TEXT PASSAGE ->
--*--
This Script uses Spark Streaming to read Kafka topics as they come in and then insert them into a MySQL database. There are two main methods:
Read actual sensor readings: Kafka Topic (LumbarSensorReadings) -> writeLumbarReadings -> MySQL table: SensorReadings
Read Training sensor readings: Kafka Topic (LumbarSensorTrainingReadings) -> writeLumbarTrainingReadings -> MySQL table: SensorTrainingReadings
This script requires the JDBC Driver in order to connect to to a MySQL database.
In [ ]:
import json
from pyspark.streaming import StreamingContext
from pyspark.streaming.kafka import KafkaUtils
from pyspark import SparkContext
from pyspark.sql import SQLContext
from pyspark.sql.functions import explode
from pyspark.ml.feature import VectorAssembler
from pyspark.mllib.tree import RandomForest, RandomForestModel
#custom modules
import MySQLConnection
"""
IMPORTANT: MUST use class paths when using spark-submit
$SPARK_HOME/bin/spark-submit --packages org.apache.spark:spark-streaming-kafka_2.10:1.6.2,mysql:mysql-connector-java:5.1.28 ProcessSensorReadings.py
"""
The "writeLumbarReadings" method takes the rdd received from Spark Streaming as an input. It then extracts the JSON data and converts to a SQLContext dataframe.
After this it creates a new column in the dataframe that contains the "feature vector" that will be used to predict the posture.
The prediction process uses a model that is created and saved previously. it uses the feature vector to predict the posture.
Finally, the extra feature column is dropped and the final dataframe is inserted into the MySQL database using JDBC.
In [ ]:
def writeLumbarReadings(time, rdd):
try:
# Convert RDDs of the words DStream to DataFrame and run SQL query
connectionProperties = MySQLConnection.getDBConnectionProps('/home/erik/mysql_credentials.txt')
sqlContext = SQLContext(rdd.context)
if rdd.isEmpty() == False:
lumbarReadings = sqlContext.jsonRDD(rdd)
lumbarReadingsIntermediate = lumbarReadings.selectExpr("readingID","readingTime","deviceID","metricTypeID","uomID","actual.y AS actualYaw","actual.p AS actualPitch","actual.r AS actualRoll","setPoints.y AS setPointYaw","setPoints.p AS setPointPitch","setPoints.r AS setPointRoll")
assembler = VectorAssembler(
inputCols=["actualPitch"], # Must be in same order as what was used to train the model. Testing using only pitch since model has limited dataset.
outputCol="features")
lumbarReadingsIntermediate = assembler.transform(lumbarReadingsIntermediate)
predictions = loadedModel.predict(lumbarReadingsIntermediate.map(lambda x: x.features))
predictionsDF = lumbarReadingsIntermediate.map(lambda x: x.readingID).zip(predictions).toDF(["readingID","positionID"])
--*--
THE RECORDS ->
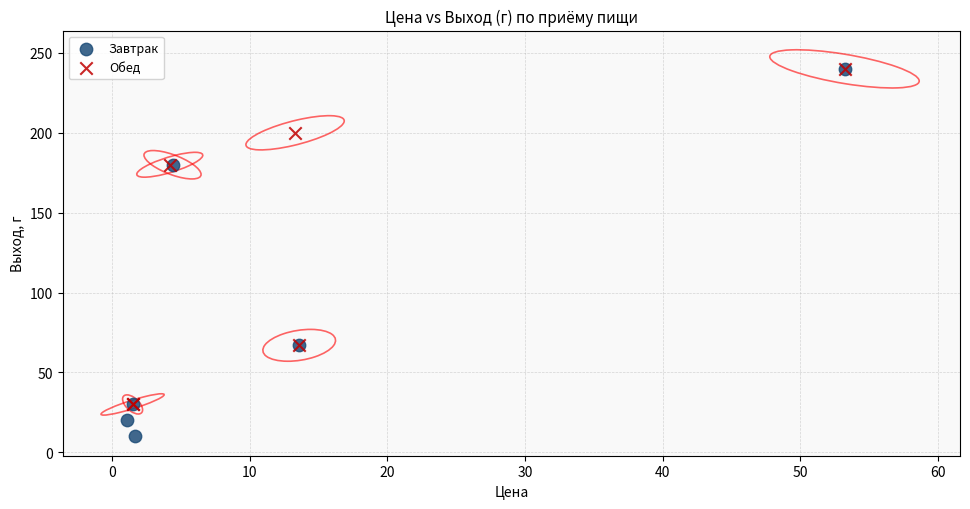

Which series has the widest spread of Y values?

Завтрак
--*--
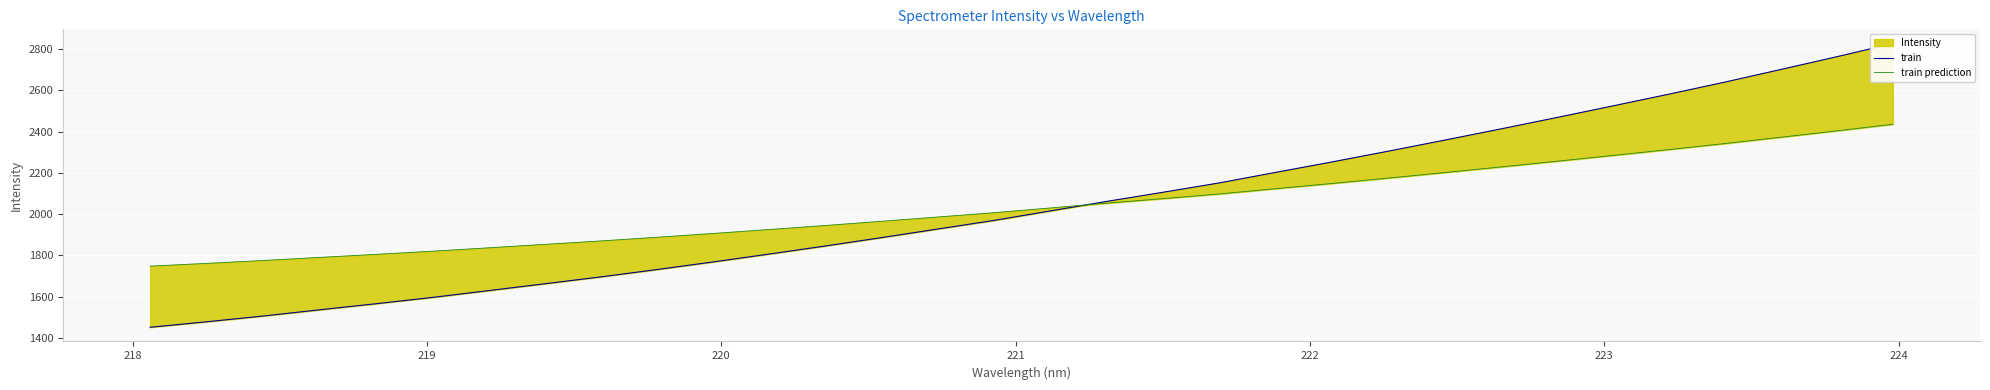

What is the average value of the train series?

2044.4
--*--
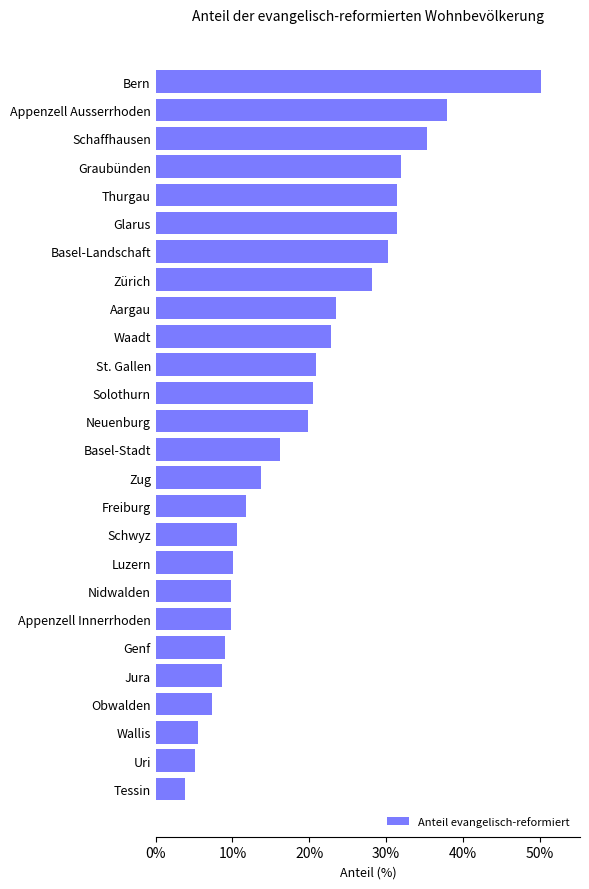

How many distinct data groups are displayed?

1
--*--
PROBLEMS AND TASKS ->
• A. In the Spark Streaming script, which MySQL table receives the training sensor readings?
• B. Count the lines of the records that contain the word "series" and reply with only that number.

RESPONSE LIST ->
• A. SensorTrainingReadings

• B. 2